第62話:他人のあたたかさ

蒼桜目線__

 もちろん家族には了承を得ている。自転車の後ろに乗せて山を下っていく。よく凛音を送ったあとここを飛ばして降りていった。

「ねぇ、約束覚えてる?」

「もちろん!花火大会!浴衣着ていこうかな!凛音は?」

「内緒!」


 家に着くと

「蒼桜おかえり!…えっと凛音ちゃん?」

「はい!四月一日凛音です!」

「緊張しなくていいよ。俺の姉ちゃん。」

「栞です!蒼桜とは結構年が離れているからもう嫁に出てるの!まぁ入って!」

「おじゃまします!」

「栞~重いから手伝って!」

「志麻は力ないなぁ~待ってて!」

「あの人は?」

「あぁ、ねえちゃんの旦那さんの志麻さんだよ。

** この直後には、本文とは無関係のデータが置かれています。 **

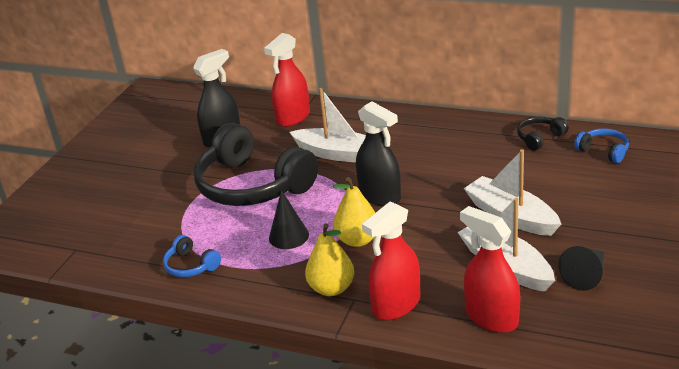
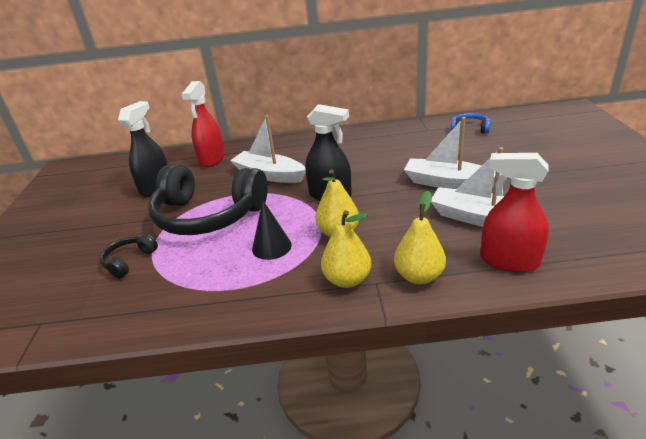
camera: 25 degrees left, 0 degrees up
(191, 266) = (187, 301): blue headphones -> none
(337, 154) = (269, 175): white boat -> white boat turned 150 degrees counterclockwise
(396, 305) = (419, 276): red spray bottle -> yellow pear
(539, 138) = (418, 131): black headphones -> black headphones (129, 261)
(586, 275) = (546, 208): black cone -> none

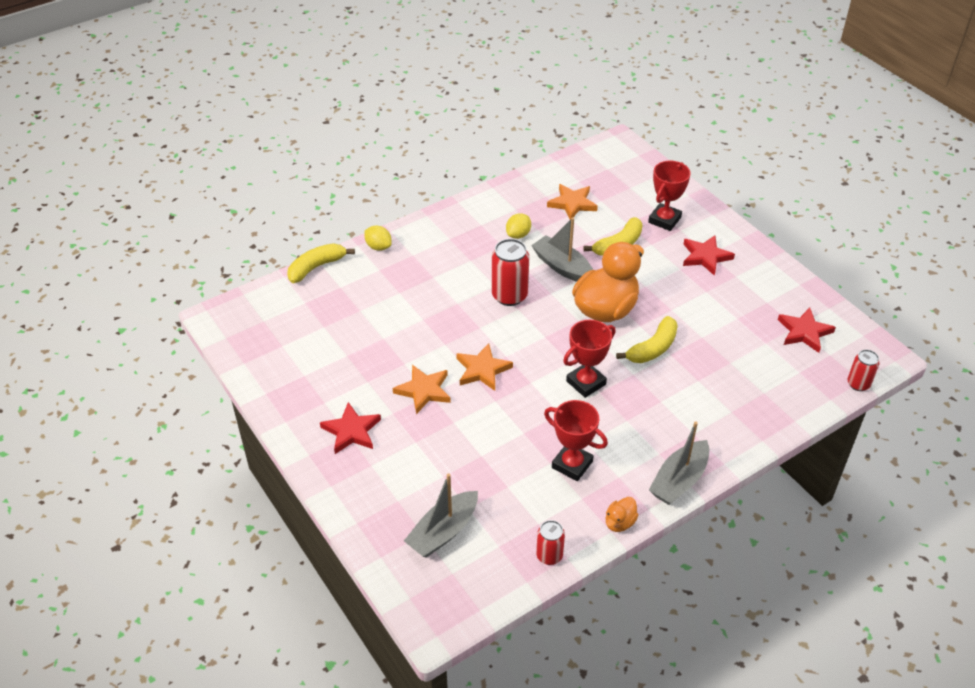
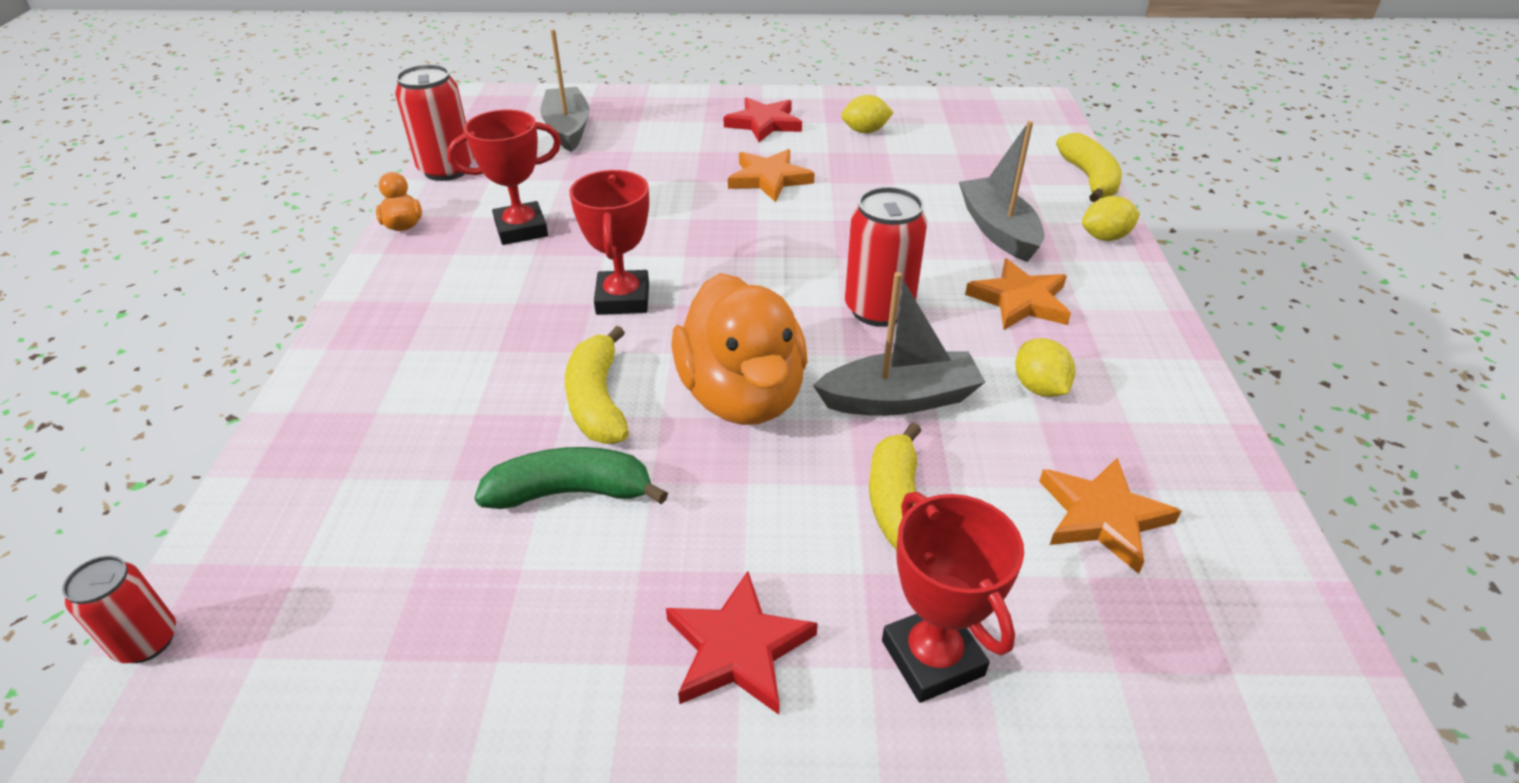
camera: 125 degrees right, 5 degrees down
(324, 377) = (865, 131): none -> yellow lemon
(482, 370) = (753, 228): orange star -> orange star (1020, 300)
(549, 555) = (447, 170): red can -> red can, size x1.66
(679, 480) = (372, 295): grey boat -> grey boat (998, 230)
(699, 326) = (571, 492): none -> green banana
(804, 332) = (352, 660): red star -> none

結構有名な料理人なんだよ!」

「蒼桜、そこにいないで凛音ちゃんを通してやれ!

 あ、父です!」

 どーもと父さんが中庭から顔を覗かす。

「初めまして!」

「あら、始めまして凛音ちゃん!そうだ蒼桜、これ運んで!」とキッチンから串がたくさんもっているお皿を出す。

「はーい!あれが母さんだよ!」

「手伝います!」

「いいよ、ここ座ってて!」

「そうよ!」

「じゃあお言葉に甘えて。」

「結構礼儀正しくていい子じゃないか!あ、そろそろいいぞ!」

「ドリンクも出来ました!」

「凛音おいで!BBQだって言うし、こんなに食料あるなら凛音誘おうかと思って!」

「ありがとう!」

 わいわいしながら話題は俺たちのことに

「凛音ちゃんって蒼桜とは小学校から一緒なんだって?」

「はい!」

「こんなやつのどこがいいのかー!」

「姉ちゃん。」

 どこの姉も余計な事を言うのは変わりないのかな?と身近な姉弟を思い浮かべる。

「はいはい。まぁ今日は楽しんでね~志麻!」

「はい!」

「志麻、もっと焼きなさいよ!」

「えっ!待ってよ!」

 会った時少し元気無かったけど今は元気みたいで良かった。


「今日は来てくれてありがとう。」

「こちらこそ誘ってくれてありがとう!」

「じゃあまた連絡するね!」

「うん!」

 凛音の家の前で別れる。手を振る凛音…。大きくなったなあなんて、おっさんじみたことを思いながら昔と同じように坂を下って行った。